- **Extracted data**
*-*-*
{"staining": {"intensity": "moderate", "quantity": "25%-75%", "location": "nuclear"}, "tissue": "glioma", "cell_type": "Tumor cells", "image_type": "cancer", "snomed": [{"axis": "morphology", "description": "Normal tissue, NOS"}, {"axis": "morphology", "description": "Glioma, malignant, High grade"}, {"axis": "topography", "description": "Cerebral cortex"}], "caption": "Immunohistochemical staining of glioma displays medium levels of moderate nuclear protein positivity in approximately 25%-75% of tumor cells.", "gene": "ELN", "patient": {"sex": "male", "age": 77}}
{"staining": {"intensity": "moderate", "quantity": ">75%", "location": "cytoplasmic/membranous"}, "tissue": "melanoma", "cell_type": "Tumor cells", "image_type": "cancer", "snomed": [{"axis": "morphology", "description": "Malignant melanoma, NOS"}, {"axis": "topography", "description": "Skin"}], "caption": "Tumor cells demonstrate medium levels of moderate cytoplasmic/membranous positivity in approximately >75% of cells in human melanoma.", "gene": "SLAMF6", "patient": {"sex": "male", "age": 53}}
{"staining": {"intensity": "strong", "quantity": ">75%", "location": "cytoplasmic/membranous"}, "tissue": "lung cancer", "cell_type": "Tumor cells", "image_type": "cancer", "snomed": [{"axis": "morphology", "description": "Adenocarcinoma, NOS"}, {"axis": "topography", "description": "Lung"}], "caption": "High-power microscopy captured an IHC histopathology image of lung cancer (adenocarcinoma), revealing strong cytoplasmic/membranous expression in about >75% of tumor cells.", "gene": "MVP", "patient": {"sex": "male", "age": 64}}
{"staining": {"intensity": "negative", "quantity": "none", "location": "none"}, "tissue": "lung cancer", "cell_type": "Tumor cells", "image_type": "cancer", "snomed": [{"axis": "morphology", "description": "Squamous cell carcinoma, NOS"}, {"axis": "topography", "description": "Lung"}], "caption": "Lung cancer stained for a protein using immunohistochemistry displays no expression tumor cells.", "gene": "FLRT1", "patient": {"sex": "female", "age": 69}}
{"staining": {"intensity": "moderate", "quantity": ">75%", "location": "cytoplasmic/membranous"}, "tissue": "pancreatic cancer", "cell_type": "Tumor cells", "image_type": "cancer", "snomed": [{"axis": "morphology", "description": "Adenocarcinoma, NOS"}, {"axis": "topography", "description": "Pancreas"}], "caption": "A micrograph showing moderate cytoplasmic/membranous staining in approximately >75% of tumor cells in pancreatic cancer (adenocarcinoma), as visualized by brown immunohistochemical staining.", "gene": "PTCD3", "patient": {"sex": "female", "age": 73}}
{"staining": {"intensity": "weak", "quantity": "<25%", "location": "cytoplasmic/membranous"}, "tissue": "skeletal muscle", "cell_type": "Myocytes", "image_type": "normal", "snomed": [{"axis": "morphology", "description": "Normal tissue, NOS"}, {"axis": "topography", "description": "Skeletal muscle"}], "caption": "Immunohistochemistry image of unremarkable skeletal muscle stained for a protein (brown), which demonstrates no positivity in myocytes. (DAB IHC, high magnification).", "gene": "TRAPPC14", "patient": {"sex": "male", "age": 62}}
*-*-*
- **Directions**
Copy out all of the records, keeping every line identical.

- **Your response**
{"staining": {"intensity": "moderate", "quantity": "25%-75%", "location": "nuclear"}, "tissue": "glioma", "cell_type": "Tumor cells", "image_type": "cancer", "snomed": [{"axis": "morphology", "description": "Normal tissue, NOS"}, {"axis": "morphology", "description": "Glioma, malignant, High grade"}, {"axis": "topography", "description": "Cerebral cortex"}], "caption": "Immunohistochemical staining of glioma displays medium levels of moderate nuclear protein positivity in approximately 25%-75% of tumor cells.", "gene": "ELN", "patient": {"sex": "male", "age": 77}}
{"staining": {"intensity": "moderate", "quantity": ">75%", "location": "cytoplasmic/membranous"}, "tissue": "melanoma", "cell_type": "Tumor cells", "image_type": "cancer", "snomed": [{"axis": "morphology", "description": "Malignant melanoma, NOS"}, {"axis": "topography", "description": "Skin"}], "caption": "Tumor cells demonstrate medium levels of moderate cytoplasmic/membranous positivity in approximately >75% of cells in human melanoma.", "gene": "SLAMF6", "patient": {"sex": "male", "age": 53}}
{"staining": {"intensity": "strong", "quantity": ">75%", "location": "cytoplasmic/membranous"}, "tissue": "lung cancer", "cell_type": "Tumor cells", "image_type": "cancer", "snomed": [{"axis": "morphology", "description": "Adenocarcinoma, NOS"}, {"axis": "topography", "description": "Lung"}], "caption": "High-power microscopy captured an IHC histopathology image of lung cancer (adenocarcinoma), revealing strong cytoplasmic/membranous expression in about >75% of tumor cells.", "gene": "MVP", "patient": {"sex": "male", "age": 64}}
{"staining": {"intensity": "negative", "quantity": "none", "location": "none"}, "tissue": "lung cancer", "cell_type": "Tumor cells", "image_type": "cancer", "snomed": [{"axis": "morphology", "description": "Squamous cell carcinoma, NOS"}, {"axis": "topography", "description": "Lung"}], "caption": "Lung cancer stained for a protein using immunohistochemistry displays no expression tumor cells.", "gene": "FLRT1", "patient": {"sex": "female", "age": 69}}
{"staining": {"intensity": "moderate", "quantity": ">75%", "location": "cytoplasmic/membranous"}, "tissue": "pancreatic cancer", "cell_type": "Tumor cells", "image_type": "cancer", "snomed": [{"axis": "morphology", "description": "Adenocarcinoma, NOS"}, {"axis": "topography", "description": "Pancreas"}], "caption": "A micrograph showing moderate cytoplasmic/membranous staining in approximately >75% of tumor cells in pancreatic cancer (adenocarcinoma), as visualized by brown immunohistochemical staining.", "gene": "PTCD3", "patient": {"sex": "female", "age": 73}}
{"staining": {"intensity": "weak", "quantity": "<25%", "location": "cytoplasmic/membranous"}, "tissue": "skeletal muscle", "cell_type": "Myocytes", "image_type": "normal", "snomed": [{"axis": "morphology", "description": "Normal tissue, NOS"}, {"axis": "topography", "description": "Skeletal muscle"}], "caption": "Immunohistochemistry image of unremarkable skeletal muscle stained for a protein (brown), which demonstrates no positivity in myocytes. (DAB IHC, high magnification).", "gene": "TRAPPC14", "patient": {"sex": "male", "age": 62}}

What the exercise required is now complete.